The Anime Expo. Next to the San Diego Comic-Con, it’s one of the biggest cons here in the west coast. Kids, their parents and Otakus like myself, come from far and wide to get their anime on. Like any other convention, the Anime Expo brings together fans of all levels into one single city for one weekend to share in their love and passion for all things Japanese, but mostly the anime. BHHappa talked about this fandom a while back and even though it hasn’t been accepted or welcomed in the past, Eastern and anime influences can be seen all over the place these days. It’s cool to like anime now thanks to Hollywood and Disney. But there’s still a deeper, darker level of fandom seldomly seem by others.

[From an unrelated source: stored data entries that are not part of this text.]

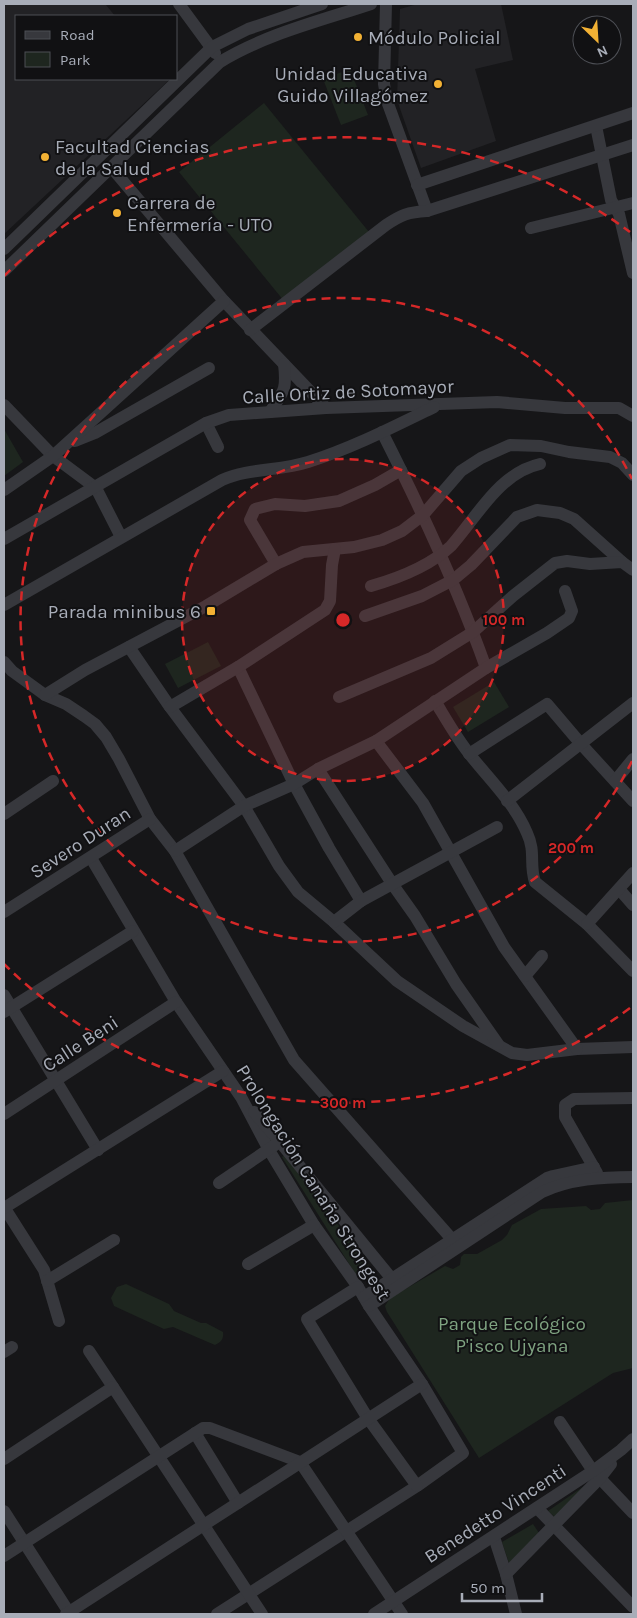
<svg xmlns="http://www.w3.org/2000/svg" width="637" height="1618" font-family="Karla,sans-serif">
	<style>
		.built { fill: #222225 }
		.green { fill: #1e261f }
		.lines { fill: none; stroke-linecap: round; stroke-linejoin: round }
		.minor { stroke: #37383d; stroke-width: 12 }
		.ring { fill: none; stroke: #d62828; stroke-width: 2.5; stroke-dasharray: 9 6 }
		.poi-dot { fill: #f2b134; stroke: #111113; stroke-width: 2 }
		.labels { text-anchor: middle; stroke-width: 4; stroke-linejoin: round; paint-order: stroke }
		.poi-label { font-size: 19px; fill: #a8adb8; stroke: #111113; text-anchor: start }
		.street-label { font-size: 19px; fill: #a8adb8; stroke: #111113 }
		.park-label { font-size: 19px; fill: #7fa381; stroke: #111113 }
		.centre { fill: #d62828; stroke: #111113; stroke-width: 2.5 }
		.ring-label { font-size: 15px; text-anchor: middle; font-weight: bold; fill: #d62828; stroke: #111113; stroke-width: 4; stroke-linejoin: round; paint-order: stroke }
	</style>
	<rect width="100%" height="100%" fill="#161618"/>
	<g class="built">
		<path d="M4,4H107L106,5L115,16H16V79H167L169,80L4,234Z"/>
		<path d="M418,4H501L513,60L475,69L496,141L421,168L397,100L400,9Z"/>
	</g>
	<g class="green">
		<path d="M350,69L368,115L341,125L323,79Z"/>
		<path d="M264,103L369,232L284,301L179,172Z"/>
		<path d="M4,429L23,462L4,476Z"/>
		<path d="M208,642L221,666L178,688L165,664Z"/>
		<path d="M494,682L509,707L468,732L453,707Z"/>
		<path d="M285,1155L373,1271L358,1278L282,1157Z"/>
		<path d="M633,1200V1368L613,1373L479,1458L387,1312L385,1306L390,1298L445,1266L453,1269L460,1265L461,1257L464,1254H477L502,1240L507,1235L512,1225L541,1209L586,1206L591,1210L600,1209L605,1203Z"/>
		<path d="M126,1284L169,1304L174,1311L201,1323H206L223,1332C224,1339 221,1342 215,1345L173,1327L164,1329L114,1306L111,1298L117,1287Z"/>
		<path d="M590,1482L556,1518L548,1511Z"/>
		<path d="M533,1524L539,1533L509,1563L502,1542Z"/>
	</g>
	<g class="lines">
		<g class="minor">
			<path d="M179,4L215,53"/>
			<path d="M386,4L384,84L387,101L427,211"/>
			<path d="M596,126L611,200L619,214L633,273"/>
			<path d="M111,167L224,301L326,408"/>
			<path d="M417,185L633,113"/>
			<path d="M531,228L633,203"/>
			<path d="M4,249L212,47L248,29L322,4"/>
			<path d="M4,271L220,62C266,34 320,21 371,4"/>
			<path d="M250,330L386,225C401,215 408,212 427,211L633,145"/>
			<path d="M4,405L53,456L96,488L121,537"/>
			<path d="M270,412C284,391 287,390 284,364"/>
			<path d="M206,423L218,447"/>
			<path d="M382,432C421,509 457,586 486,668"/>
			<path d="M75,441L95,433L209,368"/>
			<path d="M4,490L53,456L224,301"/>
			<path d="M4,539L206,423L229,415L326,408L497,402L565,408H619L633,416"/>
			<path d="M276,564L250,520L255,509L275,504L305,506L339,501L375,485L401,470"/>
			<path d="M371,586C399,578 430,566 451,546C477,517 499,473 540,464"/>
			<path d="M4,605L222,480C249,468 280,471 308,462C352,448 393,427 434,407"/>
			<path d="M365,616L422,596L453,580L471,565L517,517L537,510L560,513L574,519L622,562"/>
			<path d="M129,647L170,707L244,806L279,866L298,892L334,922L397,981L463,1026L512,1053L527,1055L577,1049L633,1047"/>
			<path d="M4,662L12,671L45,695L66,704L84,716L95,724L106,737L119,759L150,819L175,851L294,1060L458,1246"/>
			<path d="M238,667L294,784L329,848L361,901"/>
			<path d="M45,695L85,670L206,606L276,564L303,552L354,547L382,540L402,531L423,515L461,471L481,458L510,445L541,446L569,452L610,457L622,463L633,475"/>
			<path d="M339,697L431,658L473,632L513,596L555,563L567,561L590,564L622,562L633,570"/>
			<path d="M435,701C446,719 457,739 471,756C490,780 515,804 527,833C536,852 529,864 535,882L587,924L633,971"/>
			<path d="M170,707L238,667L325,610L330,601L332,565L335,549"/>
			<path d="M376,741L423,803L504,947L577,1049"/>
			<path d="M469,754L547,704L581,744L633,801"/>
			<path d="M318,769L393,885L415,916L456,984L498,1044"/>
			<path d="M615,781L633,759"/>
			<path d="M507,801L633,703"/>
			<path d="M4,814L53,781"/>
			<path d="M175,851L244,806L294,784L318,769L376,741L486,668L547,633L569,618L572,611L565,591"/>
			<path d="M91,858L176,1002L241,1097L269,1150L314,1225L358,1287L369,1306L422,1384L463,1453L417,1486L217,1614"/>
			<path d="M619,889L633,905"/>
			<path d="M4,912L150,819"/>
			<path d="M334,922L361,901L497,827"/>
			<path d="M587,924L633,873"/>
			<path d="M525,976L542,956"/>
			<path d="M4,995L98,1150"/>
			<path d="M4,1012L133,931"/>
			<path d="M254,1112L280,1142L396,1284"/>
			<path d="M4,1114L176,1002"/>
			<path d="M597,1173L565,1117V1105L574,1099L633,1098"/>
			<path d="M219,1183L275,1145"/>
			<path d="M4,1207L44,1270L59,1321"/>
			<path d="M4,1208L223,1071"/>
			<path d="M248,1264L314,1225"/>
			<path d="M47,1281L114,1240"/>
			<path d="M358,1287L307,1319L367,1417L417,1486"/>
			<path d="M364,1297L547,1178L553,1176L594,1167"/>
			<path d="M369,1306L542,1192C570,1179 602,1177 633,1177"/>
			<path d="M89,1351L113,1387"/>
			<path d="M4,1352L12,1347"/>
			<path d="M560,1422L593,1471L633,1513"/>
			<path d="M195,1433L238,1503"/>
			<path d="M4,1459L113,1387L262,1614"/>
			<path d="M537,1508L633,1607"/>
			<path d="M4,1511L70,1614"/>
			<path d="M494,1537L506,1574L516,1614"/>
			<path d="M4,1556L203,1428H210L300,1462L402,1614"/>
			<path d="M506,1574L600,1478L611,1464"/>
			<path d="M66,1614L422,1384"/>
			<path d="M374,1614L593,1471L621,1450L633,1439"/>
		</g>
	</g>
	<circle cx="343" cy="620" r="161" fill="#d62828" fill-opacity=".12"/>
	<g class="ring">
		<circle cx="343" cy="620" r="161"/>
		<path d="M632 761A322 322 0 1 1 632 479"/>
		<path d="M630 1008A483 483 0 0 1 4 964M4 276A483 483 0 0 1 630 232"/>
	</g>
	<g class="poi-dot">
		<circle cx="358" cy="37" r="5"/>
		<circle cx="438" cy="84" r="5"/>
		<circle cx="45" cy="157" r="5"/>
		<circle cx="117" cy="213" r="5"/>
		<rect x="206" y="606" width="10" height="10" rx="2.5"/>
	</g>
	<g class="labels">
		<g class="poi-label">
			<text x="368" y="44">Módulo Policial</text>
			<text x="428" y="80" text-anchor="end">Unidad Educativa<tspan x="428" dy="22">Guido Villagómez</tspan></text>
			<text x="55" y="153">Facultad Ciencias<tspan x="55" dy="22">de la Salud</tspan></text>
			<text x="127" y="209">Carrera de<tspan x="127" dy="22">Enfermería - UTO</tspan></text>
			<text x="201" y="618" text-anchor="end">Parada minibus 6</text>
		</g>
		<g class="street-label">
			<text transform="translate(348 391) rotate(-3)" y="7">Calle Ortiz de Sotomayor</text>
			<text transform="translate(80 842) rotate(-33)" y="7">Severo Duran</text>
			<text transform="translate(80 1043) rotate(-33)" y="7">Calle Beni</text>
			<text transform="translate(314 1182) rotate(58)" y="7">Prolongación Canaña Strongest</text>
			<text transform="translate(495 1513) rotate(-33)" y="7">Benedetto Vincenti</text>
		</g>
		<g class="park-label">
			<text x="512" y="1330">Parque Ecológico<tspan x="512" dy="22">P'isco Ujyana</tspan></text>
		</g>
	</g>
	<circle cx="343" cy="620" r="8" class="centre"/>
	<g class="ring-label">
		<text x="504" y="625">100 m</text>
		<text x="571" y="853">200 m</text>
		<text x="343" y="1108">300 m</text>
	</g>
	<rect width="637" height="1618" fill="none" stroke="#a8adb8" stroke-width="10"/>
	<rect x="15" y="15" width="162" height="65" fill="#111113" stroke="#4d4f55"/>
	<rect x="25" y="31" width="25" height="8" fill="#37383d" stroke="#4d4f55"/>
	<text x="60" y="40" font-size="15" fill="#a8adb8">Road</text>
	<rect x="25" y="52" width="25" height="15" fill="#1e261f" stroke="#4d4f55"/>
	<text x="60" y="65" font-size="15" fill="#a8adb8">Park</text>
	<g transform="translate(597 40) rotate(155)"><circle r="24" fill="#111113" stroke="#4d4f55"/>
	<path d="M0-4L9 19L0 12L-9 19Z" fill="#f2b134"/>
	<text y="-8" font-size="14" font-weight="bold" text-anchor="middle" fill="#a8adb8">N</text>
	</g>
	<path d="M462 1593v8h80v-8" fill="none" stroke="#a8adb8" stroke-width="2.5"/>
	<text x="470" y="1593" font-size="15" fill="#a8adb8" stroke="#111113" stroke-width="4" paint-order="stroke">50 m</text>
</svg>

In the grand scheme of things, I don’t consider myself a full blow anime fan. I grew up with Thundercats, Transformers, Gotchamen and a few other shows as kid. I later caught on with all the classic anime movies like Akira, Ghost in the Shell, Princess Mononokie etc. All the while keeping up with comics and other American cartoons. So for me it’s not soo much that I found this stuff one day and followed it ever since, rather, as I grew up, so did anime. Sailor Moon, Pokemon, Dragon Ball and Dragon Ball Z the list goes on and on forever.
Then I started watching shows like Cowboy Bebop, Full Metal Alchemist, Trigun, Mobile Suit Gundam, Samurai Shamploo and various other shows that had more than cool robots. These shows tell dramatic, powerful, complex stories that will give any movie a run for it’s money. Whether it’s a story about a civil war, the loss of loved ones, heart ache or just trying to figure out your place in the universe, you tell me what you like and I will find a show that you will like.
At the conventions, cosplay is a big part of the experience. Superfans dress up as their favorite characters for the convention, posing for pictures with admirers of both the character they’re dressed and of the level of craftsmanship people put into their outfits.
Wearing a green wig and a black and purple laced dress, Britney Patrick and her companion didn’t really dress as characters from a show, rather they just wanted to wear costumes. Patrick grew up watching anime like others, and the convention presented her with an opportunity to dress up. She was able to purchase her outfit and accessories online with ease. Her ward drove reflects some of the shows she loves like Sailor Moon and Card Captor Sakura.
The only limits on cosplay are individuals originality and creativeness, but the more the merrier. While there are people who have outfits of obscure characters or are inside jokes between otakus, others have fun with more popular characters from a show or video game.
Kristen Delgado (Luigi) and Julie Gram (Mario) both said they love dressing up in characters. Both made their costumes ahead of time, coordinating with one another over calls and emails since Delgoda lives in San Jose and Gram in Irvine. They checked in with each other regularly to make sure they both had the right fabrics, going as far as mailing each other sample, creating their dresses to resemble the two plucky plumbers. While Delgado loves the attention she gets from people constantly asking for pictures and poses, both her and Gram admit that it get’s tiring at times, “because we don’t get time to go look around or take pictures with other people whose outfits we like” said Gram.
Then there are fans like Kendra Mc Peete that spend months creating their costumes. “I started dressing up when I went to my first convention when I was seven years old. I dressed up as a clingon to a Star Trek convention my parents took me to,” says Mc Peete. Her “Starcream” outfit is composed of foam, cardboard and a few other materials here and there. She said she initially got the idea and concept from a shirt she has and started working from there. Her costume is functions to not only resemble the decepticon fighter jet, but so she can walk around and use the bathroom when needed. She describes that the only draw backs walking around all day in the costume, overheating inside and making sure that the costume stays intact. As it was, her shoulders were being held together by zip ties as the parts ripped and tore throughout the day.
No matter what your favorite show is, who you’re dressed as or whether you’re a hardcore or casual anime fan. One thing is certain. Everyone goes to the cons to have fun and share their passion and love for all things nerdy and that includes comics, anime and video games. In this community, no is made fun of, harassed or put down, it’s all good here. That’s because for one weekend, the outcast and misfits take over and are free to be who they wanna be with no consequences outside of bad pictures. This is the kind of environment in which you can be yourself, whether that’s a 25 year old anime fan or the spirit of a dying demon trapped inside the body of a teenage boy who must over come his shyness for girls in order to save the princess and confess his love for her before the forces of evil sacrifice her spirit to the gods.